Первое отделение, куда я попал в Гэндерхилле, именовалось жесткоскамеечным. Найти объяснение этому названию нетрудно: там не было ни единого мягкого стула (разумеется, не считая стоявших в комнате санитаров у входа на лестницу). В этих палатах люди спали помногу, и я не был исключением.

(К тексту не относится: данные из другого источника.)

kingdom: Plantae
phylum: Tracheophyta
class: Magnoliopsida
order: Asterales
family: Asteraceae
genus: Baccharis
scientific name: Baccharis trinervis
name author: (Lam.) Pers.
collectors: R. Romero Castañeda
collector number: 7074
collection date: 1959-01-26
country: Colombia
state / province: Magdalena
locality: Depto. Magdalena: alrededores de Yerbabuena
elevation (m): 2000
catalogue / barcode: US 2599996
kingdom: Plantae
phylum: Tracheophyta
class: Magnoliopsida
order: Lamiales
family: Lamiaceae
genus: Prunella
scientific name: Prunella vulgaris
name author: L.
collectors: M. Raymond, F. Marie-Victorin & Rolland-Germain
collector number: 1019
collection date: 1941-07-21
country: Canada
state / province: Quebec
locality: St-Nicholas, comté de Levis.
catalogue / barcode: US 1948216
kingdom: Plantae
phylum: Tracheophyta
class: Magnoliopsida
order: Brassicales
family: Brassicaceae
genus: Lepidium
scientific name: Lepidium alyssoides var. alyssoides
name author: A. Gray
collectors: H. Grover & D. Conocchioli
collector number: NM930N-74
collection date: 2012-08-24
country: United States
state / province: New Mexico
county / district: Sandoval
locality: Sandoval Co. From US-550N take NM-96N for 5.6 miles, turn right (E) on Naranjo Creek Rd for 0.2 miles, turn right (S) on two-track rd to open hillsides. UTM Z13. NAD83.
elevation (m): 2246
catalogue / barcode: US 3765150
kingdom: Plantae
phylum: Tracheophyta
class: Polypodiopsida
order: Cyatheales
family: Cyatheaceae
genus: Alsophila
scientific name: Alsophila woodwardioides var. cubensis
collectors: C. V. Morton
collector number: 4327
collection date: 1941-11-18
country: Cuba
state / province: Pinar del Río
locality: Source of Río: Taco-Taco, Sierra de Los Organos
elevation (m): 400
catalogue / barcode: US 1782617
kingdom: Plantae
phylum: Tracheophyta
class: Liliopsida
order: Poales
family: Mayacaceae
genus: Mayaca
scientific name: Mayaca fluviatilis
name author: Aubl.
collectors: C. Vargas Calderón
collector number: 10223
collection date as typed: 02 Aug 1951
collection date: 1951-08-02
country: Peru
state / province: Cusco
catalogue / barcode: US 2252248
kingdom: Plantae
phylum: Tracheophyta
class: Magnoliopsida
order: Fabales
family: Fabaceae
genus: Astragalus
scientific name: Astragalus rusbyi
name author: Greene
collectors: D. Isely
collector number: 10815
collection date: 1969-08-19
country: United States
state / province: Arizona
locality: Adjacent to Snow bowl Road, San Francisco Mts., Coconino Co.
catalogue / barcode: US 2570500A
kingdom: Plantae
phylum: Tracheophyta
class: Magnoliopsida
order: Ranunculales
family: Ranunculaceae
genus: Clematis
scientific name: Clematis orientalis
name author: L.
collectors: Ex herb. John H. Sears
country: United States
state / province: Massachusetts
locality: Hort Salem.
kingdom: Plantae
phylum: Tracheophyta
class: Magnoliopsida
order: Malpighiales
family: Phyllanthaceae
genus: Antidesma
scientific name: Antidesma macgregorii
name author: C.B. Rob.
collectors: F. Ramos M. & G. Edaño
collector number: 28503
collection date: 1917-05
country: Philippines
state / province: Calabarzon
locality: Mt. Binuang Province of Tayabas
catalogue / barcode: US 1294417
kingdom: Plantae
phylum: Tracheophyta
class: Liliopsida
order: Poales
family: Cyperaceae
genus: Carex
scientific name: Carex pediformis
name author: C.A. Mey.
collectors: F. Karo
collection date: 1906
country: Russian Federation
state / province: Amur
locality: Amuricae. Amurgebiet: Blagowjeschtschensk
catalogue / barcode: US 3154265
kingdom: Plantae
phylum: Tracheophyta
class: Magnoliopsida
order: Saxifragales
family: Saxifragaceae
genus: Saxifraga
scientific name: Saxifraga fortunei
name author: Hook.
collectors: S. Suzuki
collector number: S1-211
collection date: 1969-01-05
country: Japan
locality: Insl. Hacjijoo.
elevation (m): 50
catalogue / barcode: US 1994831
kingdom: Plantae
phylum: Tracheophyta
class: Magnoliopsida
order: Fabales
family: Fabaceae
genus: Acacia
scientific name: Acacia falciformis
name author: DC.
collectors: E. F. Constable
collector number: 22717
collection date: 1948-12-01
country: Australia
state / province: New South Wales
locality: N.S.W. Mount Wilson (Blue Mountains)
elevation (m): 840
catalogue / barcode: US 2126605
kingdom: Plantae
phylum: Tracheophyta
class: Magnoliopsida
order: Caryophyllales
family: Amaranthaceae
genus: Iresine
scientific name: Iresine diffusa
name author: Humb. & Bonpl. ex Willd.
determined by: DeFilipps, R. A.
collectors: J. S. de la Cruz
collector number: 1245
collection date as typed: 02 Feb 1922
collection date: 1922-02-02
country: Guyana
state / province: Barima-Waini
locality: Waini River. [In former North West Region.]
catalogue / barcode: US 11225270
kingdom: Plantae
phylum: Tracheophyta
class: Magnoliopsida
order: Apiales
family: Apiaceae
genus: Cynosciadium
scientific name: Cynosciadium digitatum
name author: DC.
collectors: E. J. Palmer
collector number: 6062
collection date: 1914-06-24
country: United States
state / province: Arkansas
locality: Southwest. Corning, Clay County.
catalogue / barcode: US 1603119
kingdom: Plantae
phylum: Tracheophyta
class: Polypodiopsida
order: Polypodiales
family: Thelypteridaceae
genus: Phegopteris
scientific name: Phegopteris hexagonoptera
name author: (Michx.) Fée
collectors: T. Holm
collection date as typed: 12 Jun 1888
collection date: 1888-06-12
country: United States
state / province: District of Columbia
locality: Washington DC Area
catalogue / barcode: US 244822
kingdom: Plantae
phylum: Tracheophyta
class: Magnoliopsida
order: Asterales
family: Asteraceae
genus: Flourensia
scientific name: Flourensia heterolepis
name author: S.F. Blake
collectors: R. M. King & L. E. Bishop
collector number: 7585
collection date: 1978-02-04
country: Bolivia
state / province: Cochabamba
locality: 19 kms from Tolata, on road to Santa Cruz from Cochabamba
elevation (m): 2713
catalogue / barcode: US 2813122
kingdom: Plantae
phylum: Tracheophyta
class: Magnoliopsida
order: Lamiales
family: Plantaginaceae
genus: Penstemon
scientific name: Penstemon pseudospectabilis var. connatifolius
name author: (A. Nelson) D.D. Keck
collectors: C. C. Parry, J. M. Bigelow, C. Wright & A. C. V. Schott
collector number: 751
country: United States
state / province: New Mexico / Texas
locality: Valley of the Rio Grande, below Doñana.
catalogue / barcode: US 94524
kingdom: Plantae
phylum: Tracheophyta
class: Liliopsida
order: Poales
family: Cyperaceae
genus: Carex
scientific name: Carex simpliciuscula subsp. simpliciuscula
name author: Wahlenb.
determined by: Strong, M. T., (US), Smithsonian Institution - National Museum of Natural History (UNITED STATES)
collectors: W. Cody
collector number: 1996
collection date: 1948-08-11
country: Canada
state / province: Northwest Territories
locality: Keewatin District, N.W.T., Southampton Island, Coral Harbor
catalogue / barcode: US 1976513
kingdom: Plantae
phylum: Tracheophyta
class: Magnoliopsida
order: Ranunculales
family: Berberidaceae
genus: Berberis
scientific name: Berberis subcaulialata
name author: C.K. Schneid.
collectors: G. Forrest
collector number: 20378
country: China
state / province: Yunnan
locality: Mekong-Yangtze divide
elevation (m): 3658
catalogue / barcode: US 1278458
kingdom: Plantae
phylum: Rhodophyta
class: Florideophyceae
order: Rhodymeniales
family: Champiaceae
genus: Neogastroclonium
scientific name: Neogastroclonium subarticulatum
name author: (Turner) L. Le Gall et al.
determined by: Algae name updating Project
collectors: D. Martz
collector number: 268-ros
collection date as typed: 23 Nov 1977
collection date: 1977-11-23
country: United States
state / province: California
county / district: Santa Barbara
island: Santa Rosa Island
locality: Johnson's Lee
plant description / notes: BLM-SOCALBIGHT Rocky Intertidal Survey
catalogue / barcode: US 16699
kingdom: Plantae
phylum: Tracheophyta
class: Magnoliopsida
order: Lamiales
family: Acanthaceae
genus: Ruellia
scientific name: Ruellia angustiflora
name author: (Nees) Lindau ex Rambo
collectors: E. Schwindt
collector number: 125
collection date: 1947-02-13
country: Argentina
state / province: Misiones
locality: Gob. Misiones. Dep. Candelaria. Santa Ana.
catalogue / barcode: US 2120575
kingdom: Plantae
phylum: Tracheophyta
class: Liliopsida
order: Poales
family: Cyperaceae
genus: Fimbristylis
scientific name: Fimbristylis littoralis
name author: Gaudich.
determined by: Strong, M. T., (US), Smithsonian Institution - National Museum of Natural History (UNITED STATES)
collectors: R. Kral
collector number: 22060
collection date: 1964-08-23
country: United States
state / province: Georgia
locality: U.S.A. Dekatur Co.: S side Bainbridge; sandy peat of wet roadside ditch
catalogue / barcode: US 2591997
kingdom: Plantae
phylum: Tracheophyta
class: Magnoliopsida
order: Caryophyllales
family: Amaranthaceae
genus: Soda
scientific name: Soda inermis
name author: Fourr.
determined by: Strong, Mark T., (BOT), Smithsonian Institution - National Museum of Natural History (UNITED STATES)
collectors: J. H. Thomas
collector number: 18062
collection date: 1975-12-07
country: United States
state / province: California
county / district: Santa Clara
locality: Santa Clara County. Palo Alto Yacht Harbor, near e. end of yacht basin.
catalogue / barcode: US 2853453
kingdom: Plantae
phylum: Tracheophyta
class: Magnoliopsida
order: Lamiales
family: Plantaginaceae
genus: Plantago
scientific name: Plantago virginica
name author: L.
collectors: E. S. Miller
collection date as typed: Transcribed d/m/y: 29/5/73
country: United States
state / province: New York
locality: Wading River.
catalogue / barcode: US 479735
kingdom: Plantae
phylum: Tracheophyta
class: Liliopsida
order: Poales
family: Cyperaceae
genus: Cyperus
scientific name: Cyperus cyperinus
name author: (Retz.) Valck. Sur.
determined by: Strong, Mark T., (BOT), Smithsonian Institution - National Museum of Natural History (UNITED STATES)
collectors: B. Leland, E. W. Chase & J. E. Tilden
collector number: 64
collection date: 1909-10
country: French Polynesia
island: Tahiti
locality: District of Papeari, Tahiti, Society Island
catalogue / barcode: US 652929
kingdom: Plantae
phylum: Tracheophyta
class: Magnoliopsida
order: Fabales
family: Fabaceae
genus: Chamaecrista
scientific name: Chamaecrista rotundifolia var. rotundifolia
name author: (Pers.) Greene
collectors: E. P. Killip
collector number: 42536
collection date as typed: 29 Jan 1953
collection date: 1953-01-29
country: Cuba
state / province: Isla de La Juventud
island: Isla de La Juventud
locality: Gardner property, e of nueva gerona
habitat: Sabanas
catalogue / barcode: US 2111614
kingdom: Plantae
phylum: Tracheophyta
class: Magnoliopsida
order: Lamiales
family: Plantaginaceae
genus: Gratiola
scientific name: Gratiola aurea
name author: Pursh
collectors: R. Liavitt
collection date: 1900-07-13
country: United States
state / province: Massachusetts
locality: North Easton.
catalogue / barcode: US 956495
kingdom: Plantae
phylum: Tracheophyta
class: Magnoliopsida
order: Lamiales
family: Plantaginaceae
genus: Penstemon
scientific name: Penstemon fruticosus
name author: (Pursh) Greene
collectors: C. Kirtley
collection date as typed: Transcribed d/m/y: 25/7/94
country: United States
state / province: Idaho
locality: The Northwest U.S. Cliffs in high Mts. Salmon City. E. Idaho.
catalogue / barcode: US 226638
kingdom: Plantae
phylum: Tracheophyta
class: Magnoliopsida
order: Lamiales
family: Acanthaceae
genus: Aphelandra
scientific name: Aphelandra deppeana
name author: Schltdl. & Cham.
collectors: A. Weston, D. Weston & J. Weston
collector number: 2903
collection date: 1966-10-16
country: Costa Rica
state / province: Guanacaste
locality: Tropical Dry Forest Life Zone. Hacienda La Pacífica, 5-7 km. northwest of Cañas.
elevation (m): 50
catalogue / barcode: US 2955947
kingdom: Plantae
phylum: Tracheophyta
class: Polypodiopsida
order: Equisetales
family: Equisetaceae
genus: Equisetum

После завтрака я растягивался на скамье, покрытой пятнами от тушения о нее окурков, подкладывал под голову башмак, задремывал и старался пребывать в этом состоянии как можно дольше. Кого это волновало? Никого! В жесткоскамеечных палатах люди были молчаливыми, страдавшими недержанием, галлюцинировавшими. Если свободной скамьи не оказывалось, я свертывался калачиком на полу под одеялом. Это не волновало никого. Мы все там были малоподвижными, замкнутыми, и в этом заключалось определенное удобство. Что мне не нравилось, так это туалеты без дверей, я к ним так и не привык. Было мучительным унижением сидеть в туалете открытым любому блуждающему взгляду: теперь думается, что многие из последующих неприятностей с кишками (они оттянулись к спине и обвились вокруг позвоночника от зада до черепа, будто змеи) начались с нарушения экскреторной функции, которым я страдал в жесткоскамеечном отделении.